There is little proof that vitamins (and other dietary supplements for that matter) can actually help you. On the contrary, if anything the evidence shows that vitamins might even harm you! I have blogged in the past about this, mentioning a review of 68 trials in over 200,000 patients published in February 2007 in JAMA showed that treatment with beta carotene, vitamin A, and vitamin E may increase your risk of death!
Benefits of vitamins like E and C were linked to their antioxidant properties, and have been suggested to prevent colds, improve memory and extend life. However, I have blogged previously about a study on Vitamin E and C that was published in the Journal of the American Geriatrics Society that studied thousands of seniors showing that this did not prevent dementia. In addition, an extensive review of the literature found that vitamin C did not prevent the common cold.

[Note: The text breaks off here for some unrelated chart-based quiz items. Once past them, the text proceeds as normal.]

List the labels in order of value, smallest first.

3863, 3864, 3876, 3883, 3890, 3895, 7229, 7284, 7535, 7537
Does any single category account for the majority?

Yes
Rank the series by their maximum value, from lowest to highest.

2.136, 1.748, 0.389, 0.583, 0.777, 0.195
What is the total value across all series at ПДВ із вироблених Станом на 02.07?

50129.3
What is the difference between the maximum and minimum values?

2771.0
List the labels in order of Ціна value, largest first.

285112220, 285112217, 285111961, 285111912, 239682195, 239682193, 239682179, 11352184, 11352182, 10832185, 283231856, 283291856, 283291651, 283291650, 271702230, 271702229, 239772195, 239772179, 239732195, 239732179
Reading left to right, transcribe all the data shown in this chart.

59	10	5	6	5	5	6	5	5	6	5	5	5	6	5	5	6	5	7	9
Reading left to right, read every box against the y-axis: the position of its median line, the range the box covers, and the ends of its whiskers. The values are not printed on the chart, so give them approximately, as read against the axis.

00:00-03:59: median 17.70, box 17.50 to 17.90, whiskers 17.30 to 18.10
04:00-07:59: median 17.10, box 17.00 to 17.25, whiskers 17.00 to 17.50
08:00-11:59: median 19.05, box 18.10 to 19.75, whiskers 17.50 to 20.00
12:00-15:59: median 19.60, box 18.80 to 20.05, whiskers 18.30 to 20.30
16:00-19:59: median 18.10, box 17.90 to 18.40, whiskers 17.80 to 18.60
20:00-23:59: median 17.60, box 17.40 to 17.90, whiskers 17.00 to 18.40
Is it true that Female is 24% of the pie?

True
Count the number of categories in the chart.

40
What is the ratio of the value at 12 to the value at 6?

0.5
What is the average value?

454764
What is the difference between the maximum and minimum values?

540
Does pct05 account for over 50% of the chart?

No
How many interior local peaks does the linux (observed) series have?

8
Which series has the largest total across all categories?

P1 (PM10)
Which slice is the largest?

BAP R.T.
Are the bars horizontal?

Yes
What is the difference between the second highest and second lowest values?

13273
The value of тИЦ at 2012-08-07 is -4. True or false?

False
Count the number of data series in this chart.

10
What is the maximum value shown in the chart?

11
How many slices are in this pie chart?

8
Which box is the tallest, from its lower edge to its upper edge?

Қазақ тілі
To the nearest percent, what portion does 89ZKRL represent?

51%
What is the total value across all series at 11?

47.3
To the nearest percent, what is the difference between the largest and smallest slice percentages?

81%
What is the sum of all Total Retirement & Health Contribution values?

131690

The list of studies goes on and on. There is just no convincing data that these things are helpful. Part of the reason may be that supplements work when you have a diet lacking vitamins and minerals. In the US, our diets are not healthy, but clearly we are getting some nutrition given that the majority of us are overweight or obese. There are a few exceptions where vitamins and supplements may actually help:
1. Folic acid for women of child bearing age. This prevents neural tube defects in babies .
2. Calcium. Calcium is recommend for most adult women to prevent osteoporosis. However, even here there is no data to support that calcium prevents fractures. Yet, it is an important part of bone metabolism, so it is recommended.
3. Vitamin D. We are learning more and more about Vitamin D. I have blogged before about a study published in the Annals of Internal Medicine showing that women with low vitamin D levels have a much greater risk of fracture than women with normal or high vitamin D levels, and it just today it was reported that a low level of vitamin D in older patients is associated with a higher risk of cognitive impairment.
Why Does it Matter?
So what? Even if there are no studies to prove that vitamins and supplements work, they are probably safe, and may help. This is for the most part true. In addition, one can argue that research is lacking because there is no financial incentive (unlike the drug companies) to do the research needed. However, I don't like to recommend things for patients which they will need to pay out of pocket for unless I know it will help them. Whereas some pharmacies are giving away generic antibiotics, and charging only $4 for some generic medications, some women's multivitamins sell for over $34 a bottle (and that's just at Target).
It's not clear whether or not vitamins really help. If you are a women of child bearing age, you should probably take calcium and folic acid. If you are a senior, you should probably take calcium and vitamin D. If you want to take a multi-vitamin, a generic, inexpensive, once daily mutli-vitamin should be fine. I would not take extra doses of other vitamins or supplements, especially vitamins A, C, or E.